I’d been keeping an eye on their website, expecting that they’d update it with the new issue before I got my copy by international mail, but the paper copy arrived first.

Very interesting to see my name transliterated into Cyrillic characters.

I happened to know that the character that looks like P is pronounced as R, so I was tentatively able to spot “Brewer” in the table of contents by the placement of the Ps. I still wasn’t sure, of course, but my feeling was somewhat strengthened by the initial character of my first name looking like a Greek Phi.

The table of contents directed me to page 111, and flipping ahead to there I was able to confirm my story by the interior illustration:

What a great picture! It captures a key scene in the story while avoiding any spoilers.

I haven’t very often gotten an illustration for one of my stories, so I’m especially pleased.

I’ll try to figure out the artist’s name and see if he or she has a website I can link to. (The name is there on the picture, but in Cyrillic characters. And it’s a long name. I guess my next step is to spend half an hour hunting for each character on a Unicode character table.)

My mother-in-law, who speaks some Russian, has been asking after this issue. She’ll be very excited to learn that it has arrived.

I woke up this morning to email from Alexander Shalganov, Editor-in-Chief of ESLI, an sf and fantasy magazine in Russia, saying that he wanted to buy reprint rights for my story “Watch Bees,” which appeared in the August issue of Asimov’s! (The name ESLI apparently means “IF” or perhaps “What if” in Russian.)

This ticks off a couple of firsts for me: First reprint sale and first translation into a foreign language.

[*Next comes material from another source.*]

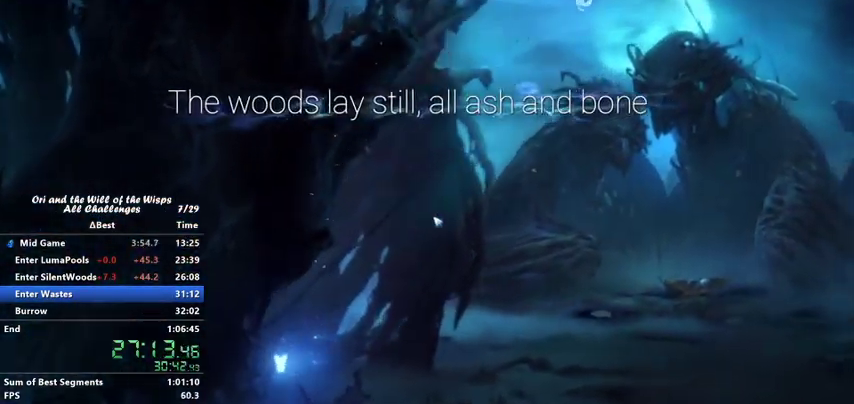
{"keys": ["jump", "right"], "events": [[167, "jump", "down"]]}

Last August I got email from UK sf writer Gareth D Jones, who was looking for Esperanto magazines that might be interested in translating and publishing his work.

There have been Esperanto-language publications that focused on science fiction (in particular, the Sfero series published by Grupo Nifo), but none of those seem to be active at the moment. (This is not as sad as it might seem, though, because the Esperanto-language literary magazines are not averse to publishing science fiction or fantasy. In particular, a recent issue of Beletra Almanako focused on speculative fiction.)

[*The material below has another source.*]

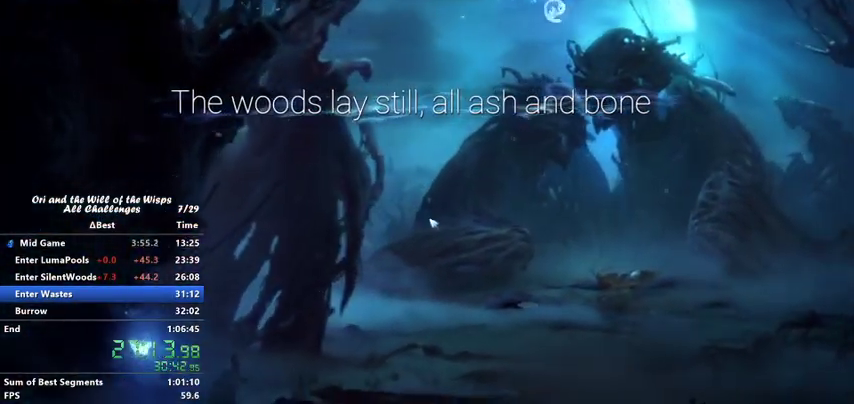
{"keys": ["dash", "right"], "events": [[67, "dash", "down"], [67, "jump", "up"], [233, "dash", "up"], [367, "dash", "down"]]}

I told Gareth what I knew about sf in Esperanto, but also reached out to the Esperanto community, asking if anyone knew translators or publishers who would be interested in doing something with Gareth’s work. Pretty promptly, I heard back from Brazilian publisher Luciana F Campos whose publishing house Lusíadas was interested in publishing Gareth’s work.

I’ve heard from Gareth that the publications are now out.  Esperanto translations of two of his stories can be found in I Antologio Luzidoj (link to pdf) as well as Portuguese translations in I Antologia Lusíadas (link to pdf).

Helping make another Esperanto connection in the world is really its own reward, but as a bonus I also got this cool link to Douglas Smith’s Foreign Market List, an annotated list of  publications that buy foreign-language reprint rights to English-language stories.